Monday, August 17, 2009

Darkside Stroll

This was my first morning in our new home. We managed to avoid renting a storage space, for which I am very happy. The downside is that our bedroom is a maze of towering boxes for the time being.

My alarm clock went off at 6 this morning, and I was immediately aware of how quiet the beeping was in this new place. The carpet muffles the sound. Pretty amazing how you notice the little things like that. In the old place, the alarm beeping would ricochet off the hardwood floor straight into my head like a laser.

Anyway, the stories of moving day must be recorded lest they be forgotten for all time. And I also feel like making a list. Activate bullet-points!
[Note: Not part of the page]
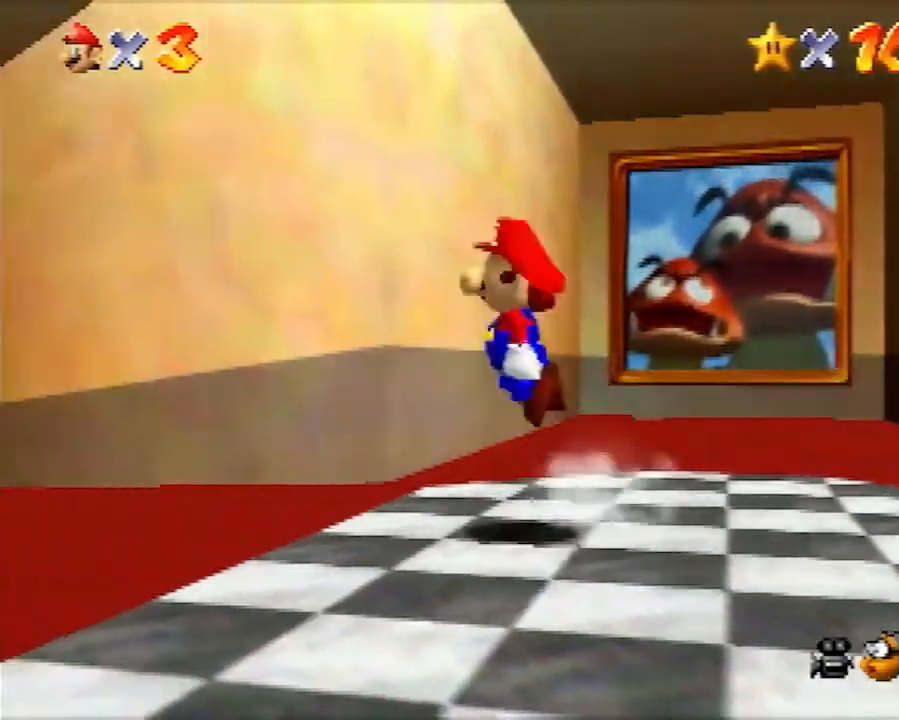
{"buttons": ["Z"], "left_stick": "up", "events": [[17, "left_stick", "up-left"], [233, "left_stick", "up"]]}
  • Wife packed up my wallet, cell phone, and car keys, which traveled to our new home a day early, leaving me naked and defenseless.
  • Gave our washing machine to the neighbor. Had to move it out of our basement and then carry it back down into his basement.
  • Also, he agreed to take our couch. Unfortunately, he wanted that in his basement as well. Which, after 15 minutes of rotating, proved fruitless. So we left the couch upside down in his kitchen.
  • I succumbed to heat exhaustion shortly thereafter. Couldn't make my body do the things that needed doing, like moving boxes.
  • Drove to new location and immediately ran into a bad situation when the moving truck got parked over a large hole in the ground.
  • Shortly thereafter, Brent falls into the hole while stepping out of the truck, in what looked like some horrible ankle-wrenching maneuver.
  • My wife's father throws a big rock into the hole to make sure no one else steps in it.
  • Bee attack! It turns out that the big hole is actually home to several million bees intent on killing us all. John and Brent immediately succumb to bee-stings and everyone runs back into the house. The bees now control much of the airspace in the front yard, which unfortunately contains our U-haul as well as personal effects.
  • A solid hour of insect-o-human warfare takes place. The bees and their hive are sprayed with poison, doused with gasoline (and resultant inferno), and then drowned with the garden hose.
  • More poison is sprayed, but none of this has any effect. The bees have not gone anywhere. Someone throws an empty can of bug spray at the hive. It lays next to the rock, and the bees swarm over it-- they are clearly taunting us.
  • The humans regain control of the moving truck and take it to the other side of the house.
  • We move everything inside.
There's now a small lake in the yard, with a boulder and empty bug-spray can sitting in the middle. The smell of scorched grass permeates the scene. It's like the morning after some hellish battle was fought.

They say war is hell, but moving sucks.

1 comment:

Momma Bear said...

that sounds awful, especially in this heat. glad you're moved in though.